■ ACTIVITY ■
For this exercise, retype each line of the material below verbatim and omit any picture.
(DATA EXCERPT begins)
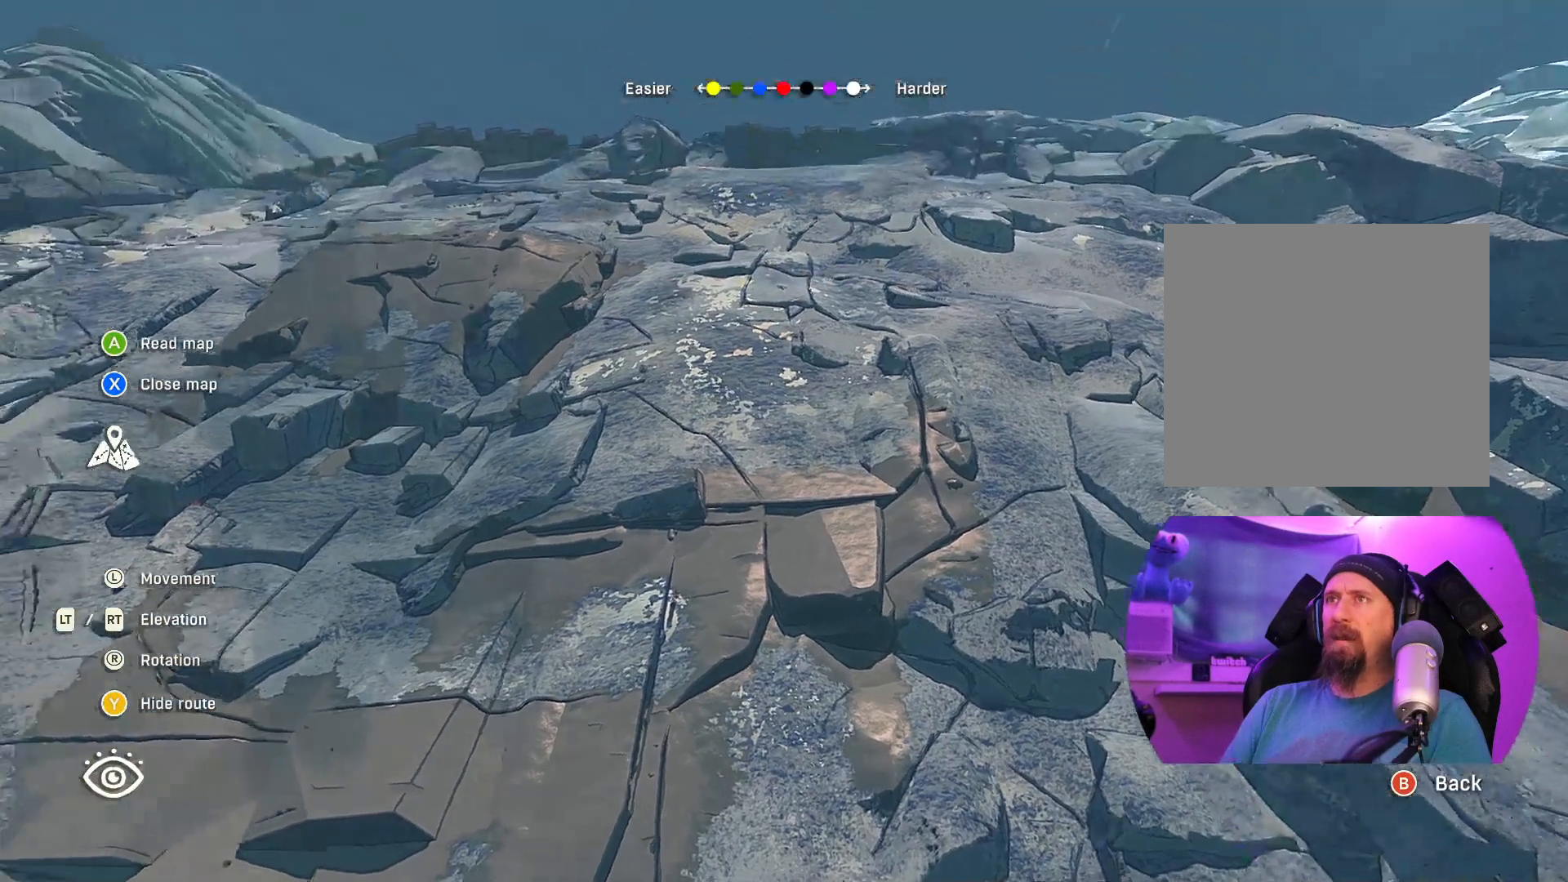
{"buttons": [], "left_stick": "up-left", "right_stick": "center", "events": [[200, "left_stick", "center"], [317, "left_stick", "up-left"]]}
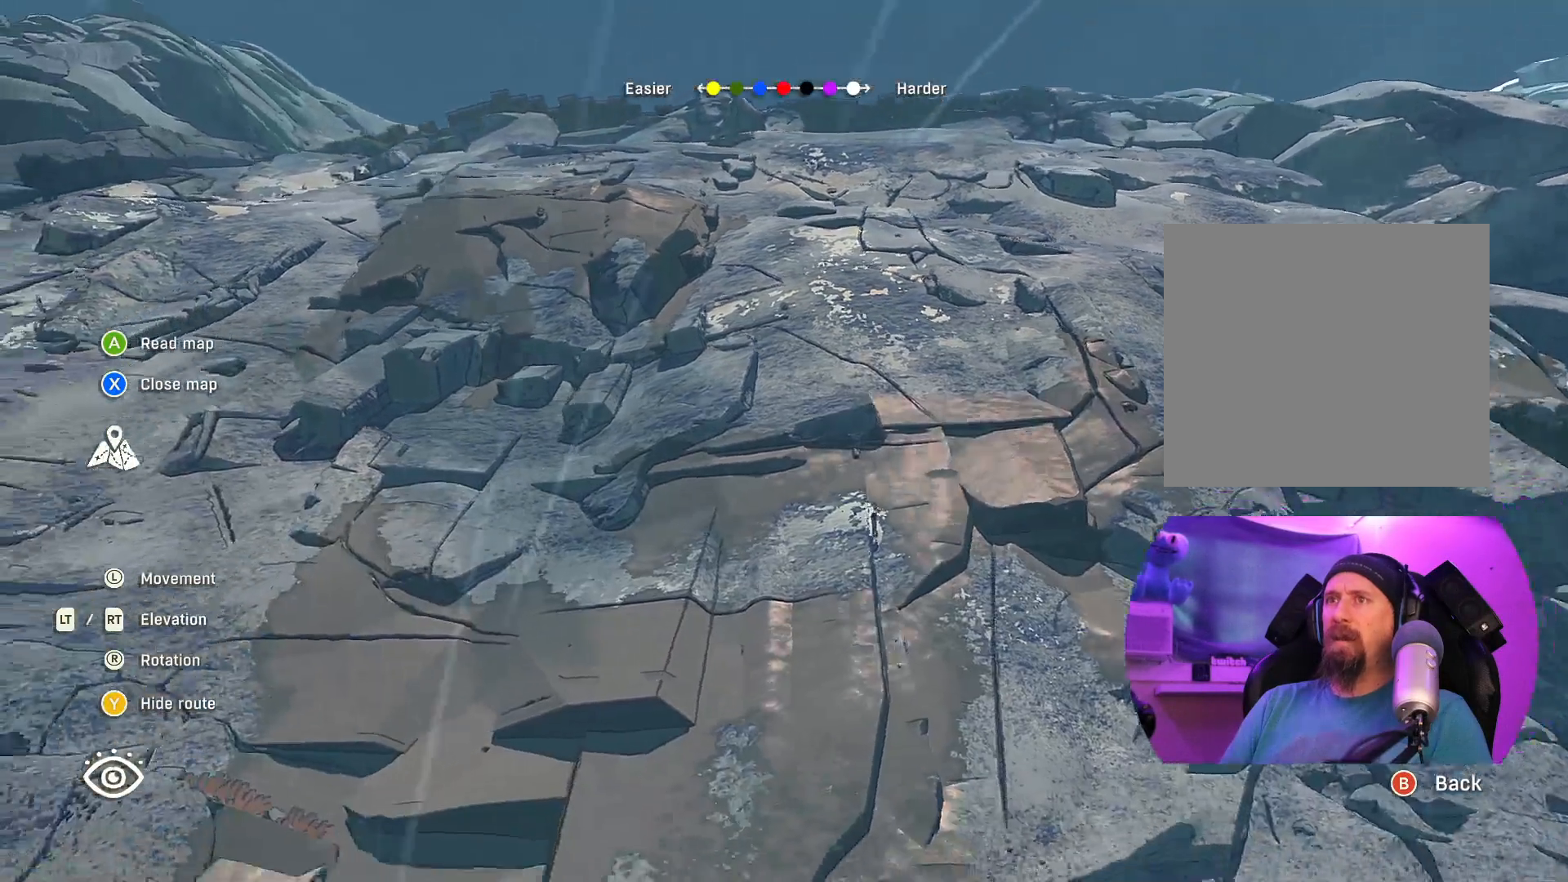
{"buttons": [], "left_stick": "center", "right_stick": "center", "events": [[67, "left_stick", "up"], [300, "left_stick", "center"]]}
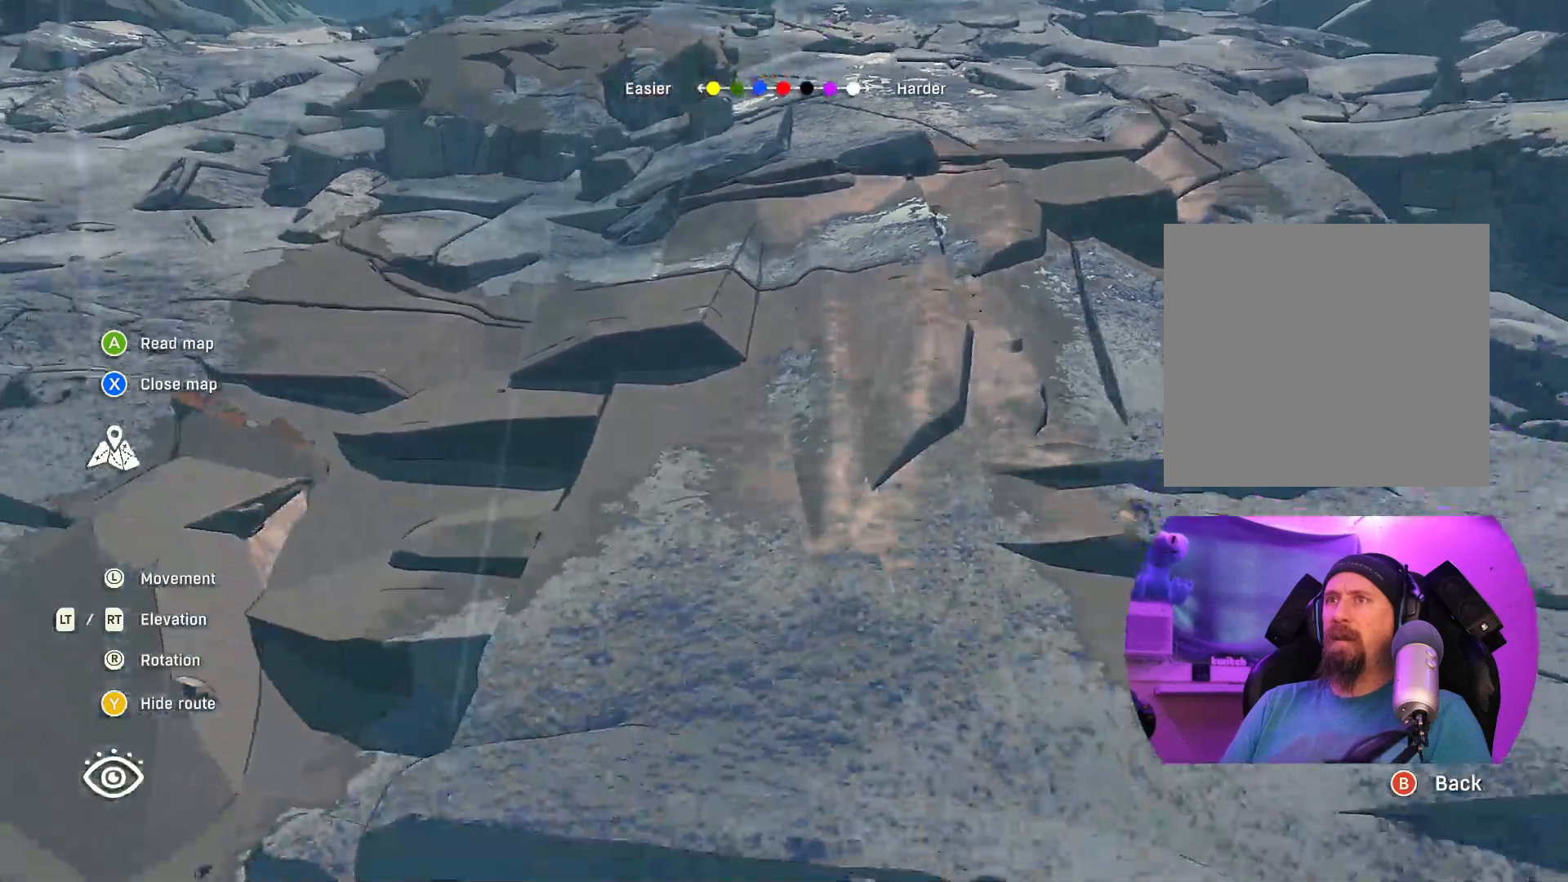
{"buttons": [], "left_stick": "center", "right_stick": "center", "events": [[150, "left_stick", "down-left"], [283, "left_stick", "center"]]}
(DATA EXCERPT ends)
■ RESULT OF THE EXERCISE ■
{"buttons": [], "left_stick": "up-left", "right_stick": "center", "events": [[200, "left_stick", "center"], [317, "left_stick", "up-left"]]}
{"buttons": [], "left_stick": "center", "right_stick": "center", "events": [[67, "left_stick", "up"], [300, "left_stick", "center"]]}
{"buttons": [], "left_stick": "center", "right_stick": "center", "events": [[150, "left_stick", "down-left"], [283, "left_stick", "center"]]}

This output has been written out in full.